Over the past year, MakeWay has been able to provide funding support to projects such as the Haida Gwaii museum, halibut hook, berry propagation, and spruce root basketry; a food forest based on an ancient perennial plant management system in Kitselas First Nation; and the Nawalakw Culture Project, a healing lodge located on the Hada River estuary that provides cultural programing and language revitalization camps for current and future generations.
MakeWay has committed to an initial three years of funding for food related work in BC: transformed and Indigenous food systems is a priority in our organization-wide strategy. This is just the beginning of our commitment to this work.

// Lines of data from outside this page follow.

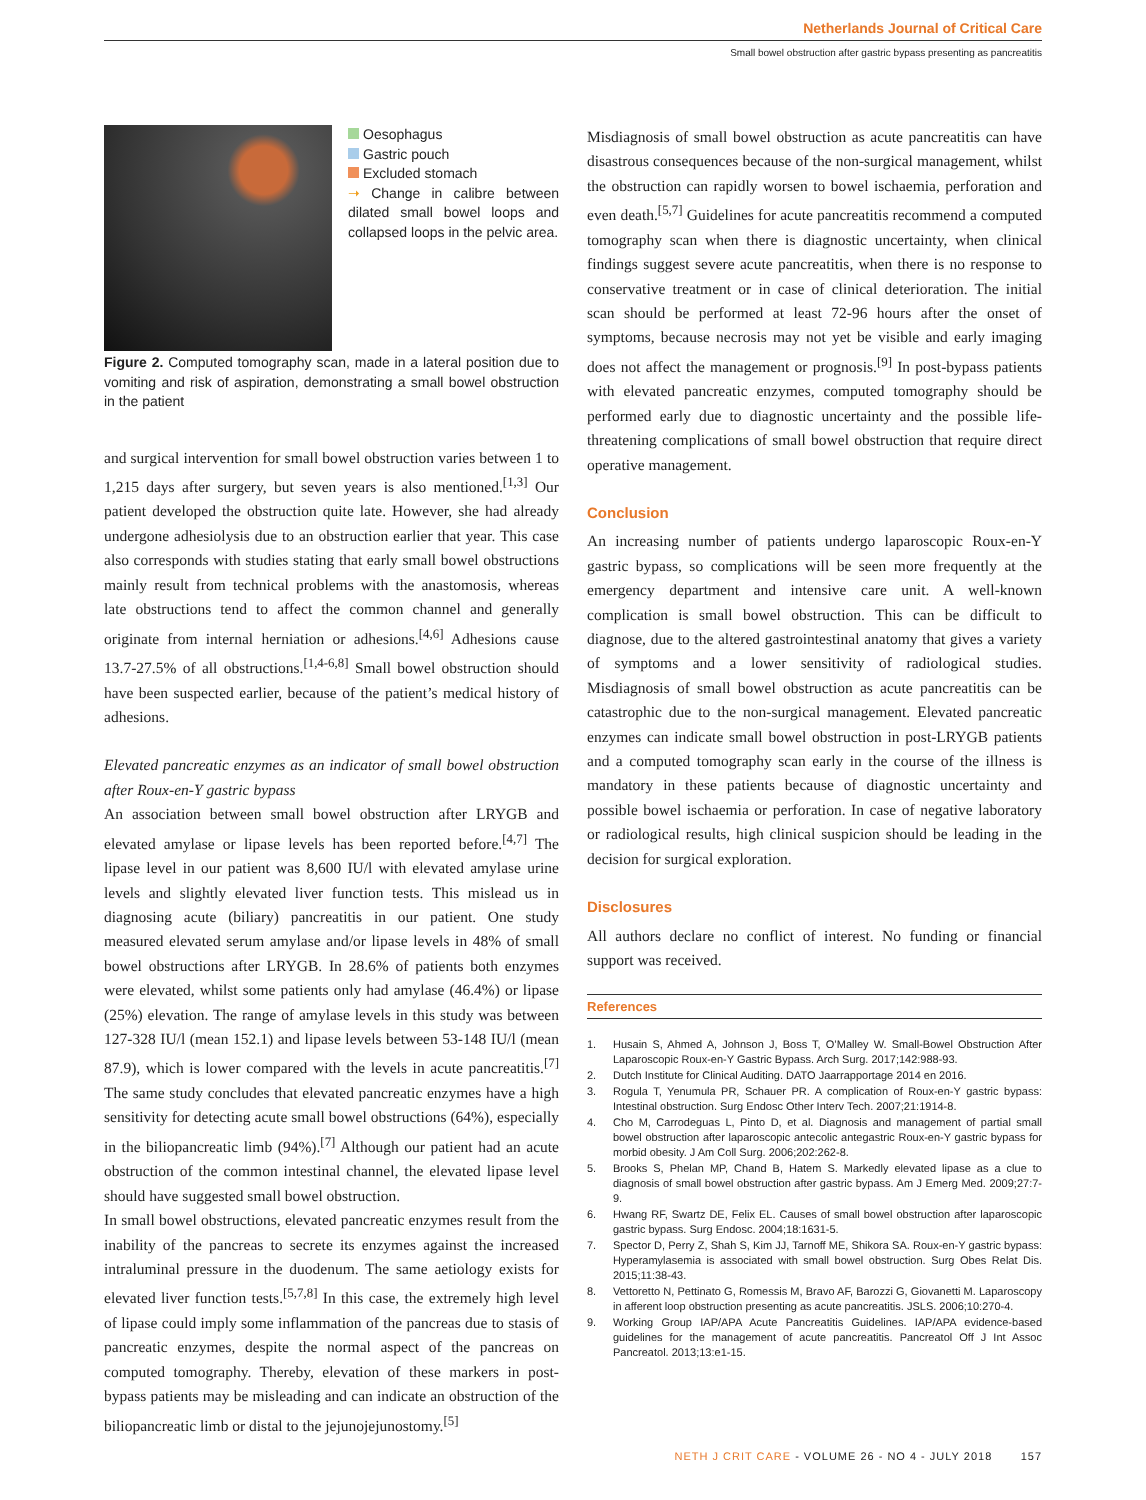Netherlands Journal of Critical Care
Small bowel obstruction after gastric bypass presenting as pancreatitis
Oesophagus
Gastric pouch
Excluded stomach
➝ Change in calibre between dilated small bowel loops and collapsed loops in the pelvic area.
Figure 2. Computed tomography scan, made in a lateral position due to vomiting and risk of aspiration, demonstrating a small bowel obstruction in the patient
and surgical intervention for small bowel obstruction varies between 1 to 1,215 days after surgery, but seven years is also mentioned.<sup>[1,3]</sup> Our patient developed the obstruction quite late. However, she had already undergone adhesiolysis due to an obstruction earlier that year. This case also corresponds with studies stating that early small bowel obstructions mainly result from technical problems with the anastomosis, whereas late obstructions tend to affect the common channel and generally originate from internal herniation or adhesions.<sup>[4,6]</sup> Adhesions cause 13.7-27.5% of all obstructions.<sup>[1,4-6,8]</sup> Small bowel obstruction should have been suspected earlier, because of the patient’s medical history of adhesions.
Elevated pancreatic enzymes as an indicator of small bowel obstruction after Roux-en-Y gastric bypass
An association between small bowel obstruction after LRYGB and elevated amylase or lipase levels has been reported before.<sup>[4,7]</sup> The lipase level in our patient was 8,600 IU/l with elevated amylase urine levels and slightly elevated liver function tests. This mislead us in diagnosing acute (biliary) pancreatitis in our patient. One study measured elevated serum amylase and/or lipase levels in 48% of small bowel obstructions after LRYGB. In 28.6% of patients both enzymes were elevated, whilst some patients only had amylase (46.4%) or lipase (25%) elevation. The range of amylase levels in this study was between 127-328 IU/l (mean 152.1) and lipase levels between 53-148 IU/l (mean 87.9), which is lower compared with the levels in acute pancreatitis.<sup>[7]</sup> The same study concludes that elevated pancreatic enzymes have a high sensitivity for detecting acute small bowel obstructions (64%), especially in the biliopancreatic limb (94%).<sup>[7]</sup> Although our patient had an acute obstruction of the common intestinal channel, the elevated lipase level should have suggested small bowel obstruction.
In small bowel obstructions, elevated pancreatic enzymes result from the inability of the pancreas to secrete its enzymes against the increased intraluminal pressure in the duodenum. The same aetiology exists for elevated liver function tests.<sup>[5,7,8]</sup> In this case, the extremely high level of lipase could imply some inflammation of the pancreas due to stasis of pancreatic enzymes, despite the normal aspect of the pancreas on computed tomography. Thereby, elevation of these markers in post-bypass patients may be misleading and can indicate an obstruction of the biliopancreatic limb or distal to the jejunojejunostomy.<sup>[5]</sup>
Misdiagnosis of small bowel obstruction as acute pancreatitis can have disastrous consequences because of the non-surgical management, whilst the obstruction can rapidly worsen to bowel ischaemia, perforation and even death.<sup>[5,7]</sup> Guidelines for acute pancreatitis recommend a computed tomography scan when there is diagnostic uncertainty, when clinical findings suggest severe acute pancreatitis, when there is no response to conservative treatment or in case of clinical deterioration. The initial scan should be performed at least 72-96 hours after the onset of symptoms, because necrosis may not yet be visible and early imaging does not affect the management or prognosis.<sup>[9]</sup> In post-bypass patients with elevated pancreatic enzymes, computed tomography should be performed early due to diagnostic uncertainty and the possible life-threatening complications of small bowel obstruction that require direct operative management.
Conclusion
An increasing number of patients undergo laparoscopic Roux-en-Y gastric bypass, so complications will be seen more frequently at the emergency department and intensive care unit. A well-known complication is small bowel obstruction. This can be difficult to diagnose, due to the altered gastrointestinal anatomy that gives a variety of symptoms and a lower sensitivity of radiological studies. Misdiagnosis of small bowel obstruction as acute pancreatitis can be catastrophic due to the non-surgical management. Elevated pancreatic enzymes can indicate small bowel obstruction in post-LRYGB patients and a computed tomography scan early in the course of the illness is mandatory in these patients because of diagnostic uncertainty and possible bowel ischaemia or perforation. In case of negative laboratory or radiological results, high clinical suspicion should be leading in the decision for surgical exploration.
Disclosures
All authors declare no conflict of interest. No funding or financial support was received.
References
1. Husain S, Ahmed A, Johnson J, Boss T, O’Malley W. Small-Bowel Obstruction After Laparoscopic Roux-en-Y Gastric Bypass. Arch Surg. 2017;142:988-93.
2. Dutch Institute for Clinical Auditing. DATO Jaarrapportage 2014 en 2016.
3. Rogula T, Yenumula PR, Schauer PR. A complication of Roux-en-Y gastric bypass: Intestinal obstruction. Surg Endosc Other Interv Tech. 2007;21:1914-8.
4. Cho M, Carrodeguas L, Pinto D, et al. Diagnosis and management of partial small bowel obstruction after laparoscopic antecolic antegastric Roux-en-Y gastric bypass for morbid obesity. J Am Coll Surg. 2006;202:262-8.
5. Brooks S, Phelan MP, Chand B, Hatem S. Markedly elevated lipase as a clue to diagnosis of small bowel obstruction after gastric bypass. Am J Emerg Med. 2009;27:7-9.
6. Hwang RF, Swartz DE, Felix EL. Causes of small bowel obstruction after laparoscopic gastric bypass. Surg Endosc. 2004;18:1631-5.
7. Spector D, Perry Z, Shah S, Kim JJ, Tarnoff ME, Shikora SA. Roux-en-Y gastric bypass: Hyperamylasemia is associated with small bowel obstruction. Surg Obes Relat Dis. 2015;11:38-43.
8. Vettoretto N, Pettinato G, Romessis M, Bravo AF, Barozzi G, Giovanetti M. Laparoscopy in afferent loop obstruction presenting as acute pancreatitis. JSLS. 2006;10:270-4.
9. Working Group IAP/APA Acute Pancreatitis Guidelines. IAP/APA evidence-based guidelines for the management of acute pancreatitis. Pancreatol Off J Int Assoc Pancreatol. 2013;13:e1-15.
NETH J CRIT CARE - VOLUME 26 - NO 4 - JULY 2018 157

For Braden, Indigenous food systems represent a future full of possibility: “I see nations in BC thriving, healthy, and connected. I see food systems projects being recognized not only for their ability to provide healthy, local food, but also for their potential to re-localize food systems, their resilience to the effects of a changing climate, and their ability to provide culturally relevant and sustainable jobs for Indigenous people and community members. I see more opportunities for youth to become involved in Indigenous food projects. I see funders stepping up, streamlining, reducing barriers, and decolonizing their processes to better support Indigenous Nations, communities, and individuals in BC.”
“The future is in our hands and the next seven generations depend on us. It is our duty to caretake and do what we can to make the future a more equitable and just place for all, and to honor the original stewards of these lands.”